* **What is needed**
Using the records below, copy every line that holds the string "KiCad".

(Data entries)
○ ○ ○ ○

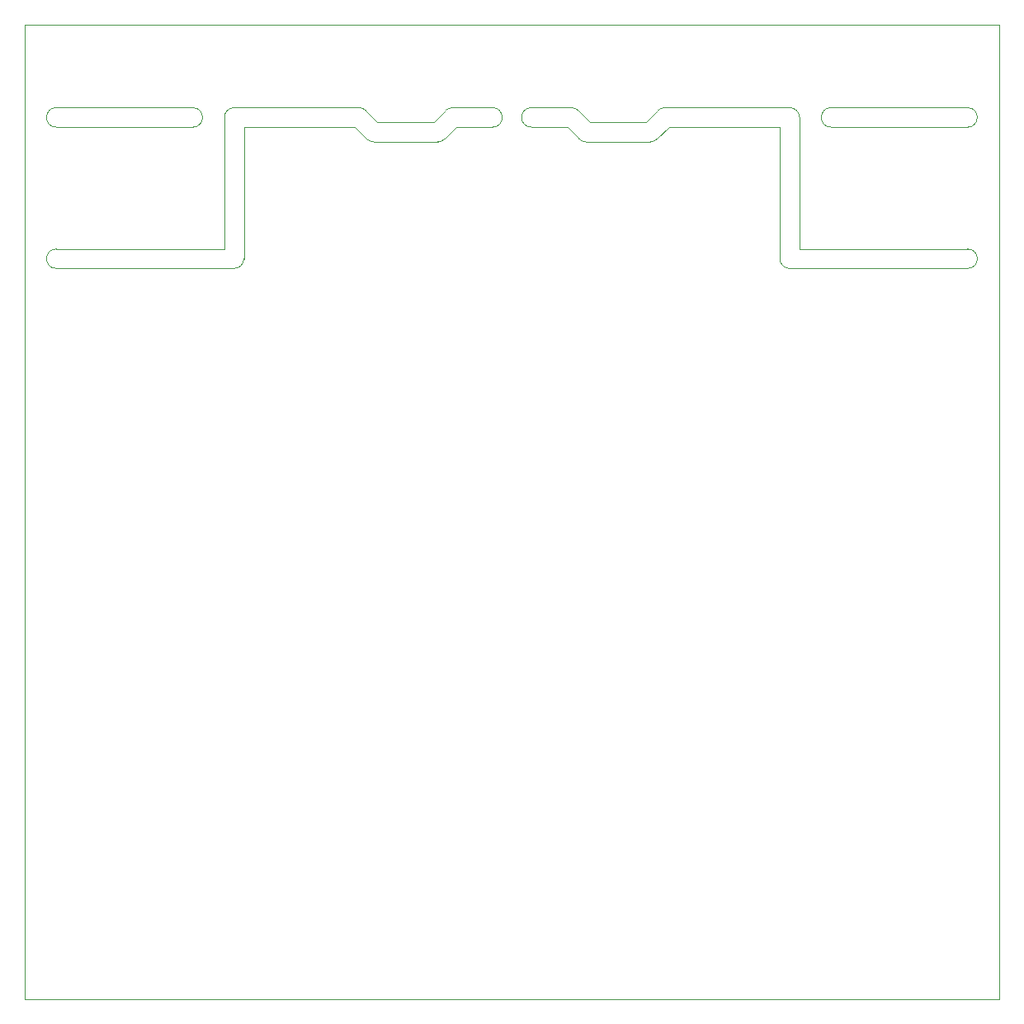
<source format=gbr>
%TF.GenerationSoftware,KiCad,Pcbnew,(5.1.9)-1*%
%TF.CreationDate,2021-05-16T18:27:06+02:00*%
%TF.ProjectId,STM32-Evalboard,53544d33-322d-4457-9661-6c626f617264,rev?*%
%TF.SameCoordinates,Original*%
%TF.FileFunction,Profile,NP*%
%FSLAX46Y46*%
G04 Gerber Fmt 4.6, Leading zero omitted, Abs format (unit mm)*
G04 Created by KiCad (PCBNEW (5.1.9)-1) date 2021-05-16 18:27:06*
%MOMM*%
%LPD*%
G01*
G04 APERTURE LIST*
%TA.AperFunction,Profile*%
%ADD10C,0.050000*%
%TD*%
G04 APERTURE END LIST*
D10*
X162000000Y-45500000D02*
X165700000Y-45500000D01*
X168000000Y-45000000D02*
X173800000Y-45000000D01*
X174992893Y-43792893D02*
G75*
G02*
X175700000Y-43500000I707107J-707107D01*
G01*
X173800000Y-45000000D02*
X174992893Y-43792893D01*
X166807107Y-43792893D02*
G75*
G03*
X166100000Y-43500000I-707107J-707107D01*
G01*
X166807107Y-43792893D02*
X168000000Y-45000000D01*
X152000000Y-45000000D02*
X153192893Y-43792893D01*
X146200000Y-45000000D02*
X152000000Y-45000000D01*
X145007107Y-43792893D02*
X146200000Y-45000000D01*
X153192893Y-43792893D02*
G75*
G02*
X153900000Y-43500000I707107J-707107D01*
G01*
X145007107Y-43792893D02*
G75*
G03*
X144300000Y-43500000I-707107J-707107D01*
G01*
X131500000Y-43500000D02*
X144300000Y-43500000D01*
X206750000Y-45500000D02*
X192750000Y-45500000D01*
X192750000Y-43500000D02*
X206750000Y-43500000D01*
X188500000Y-43500000D02*
G75*
G02*
X189500000Y-44500000I0J-1000000D01*
G01*
X130500000Y-44500000D02*
G75*
G02*
X131500000Y-43500000I1000000J0D01*
G01*
X130500000Y-58000000D02*
X130500000Y-44500000D01*
X113250000Y-58000000D02*
X130500000Y-58000000D01*
X113250000Y-45500000D02*
X127250000Y-45500000D01*
X127250000Y-43500000D02*
X113250000Y-43500000D01*
X158000000Y-43500000D02*
X153900000Y-43500000D01*
X162000000Y-43500000D02*
X166100000Y-43500000D01*
X188500000Y-43500000D02*
X175700000Y-43500000D01*
X189500000Y-58000000D02*
X189500000Y-44500000D01*
X206750000Y-58000000D02*
X189500000Y-58000000D01*
X206750000Y-60000000D02*
G75*
G03*
X206750000Y-58000000I0J1000000D01*
G01*
X206750000Y-45500000D02*
G75*
G03*
X206750000Y-43500000I0J1000000D01*
G01*
X192750000Y-43500000D02*
G75*
G03*
X192750000Y-45500000I0J-1000000D01*
G01*
X158000000Y-45500000D02*
G75*
G03*
X158000000Y-43500000I0J1000000D01*
G01*
X162000000Y-43500000D02*
G75*
G03*
X162000000Y-45500000I0J-1000000D01*
G01*
X127250000Y-45500000D02*
G75*
G03*
X127250000Y-43500000I0J1000000D01*
G01*
X113250000Y-43500000D02*
G75*
G03*
X113250000Y-45500000I0J-1000000D01*
G01*
X113250000Y-58000000D02*
G75*
G03*
X113250000Y-60000000I0J-1000000D01*
G01*
X174907107Y-46707107D02*
G75*
G02*
X174200000Y-47000000I-707107J707107D01*
G01*
X166892893Y-46707107D02*
G75*
G03*
X167600000Y-47000000I707107J707107D01*
G01*
X174907107Y-46707107D02*
X176100000Y-45500000D01*
X166892893Y-46707107D02*
X165700000Y-45500000D01*
X167600000Y-47000000D02*
X174200000Y-47000000D01*
X153107107Y-46707107D02*
G75*
G02*
X152400000Y-47000000I-707107J707107D01*
G01*
X188500000Y-60000000D02*
G75*
G02*
X187500000Y-59000000I0J1000000D01*
G01*
X145092893Y-46707107D02*
G75*
G03*
X145800000Y-47000000I707107J707107D01*
G01*
X132500000Y-59000000D02*
G75*
G02*
X131500000Y-60000000I-1000000J0D01*
G01*
X110000000Y-35000000D02*
X110000000Y-58000000D01*
X210000000Y-58000000D02*
X210000000Y-35000000D01*
X176100000Y-45500000D02*
X187500000Y-45500000D01*
X154300000Y-45500000D02*
X158000000Y-45500000D01*
X145092893Y-46707107D02*
X143900000Y-45500000D01*
X153107107Y-46707107D02*
X154300000Y-45500000D01*
X145800000Y-47000000D02*
X152400000Y-47000000D01*
X187500000Y-59000000D02*
X187500000Y-45500000D01*
X132500000Y-59000000D02*
X132500000Y-45500000D01*
X188500000Y-60000000D02*
X206750000Y-60000000D01*
X132500000Y-45500000D02*
X143900000Y-45500000D01*
X113250000Y-60000000D02*
X131500000Y-60000000D01*
X110000000Y-35000000D02*
X210000000Y-35000000D01*
X210000000Y-135000000D02*
X210000000Y-58000000D01*
X110000000Y-135000000D02*
X210000000Y-135000000D01*
X110000000Y-58000000D02*
X110000000Y-135000000D01*
M02*

</source>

○ ○ ○ ○

* **Result of this task**
%TF.GenerationSoftware,KiCad,Pcbnew,(5.1.9)-1*%
G04 Created by KiCad (PCBNEW (5.1.9)-1) date 2021-05-16 18:27:06*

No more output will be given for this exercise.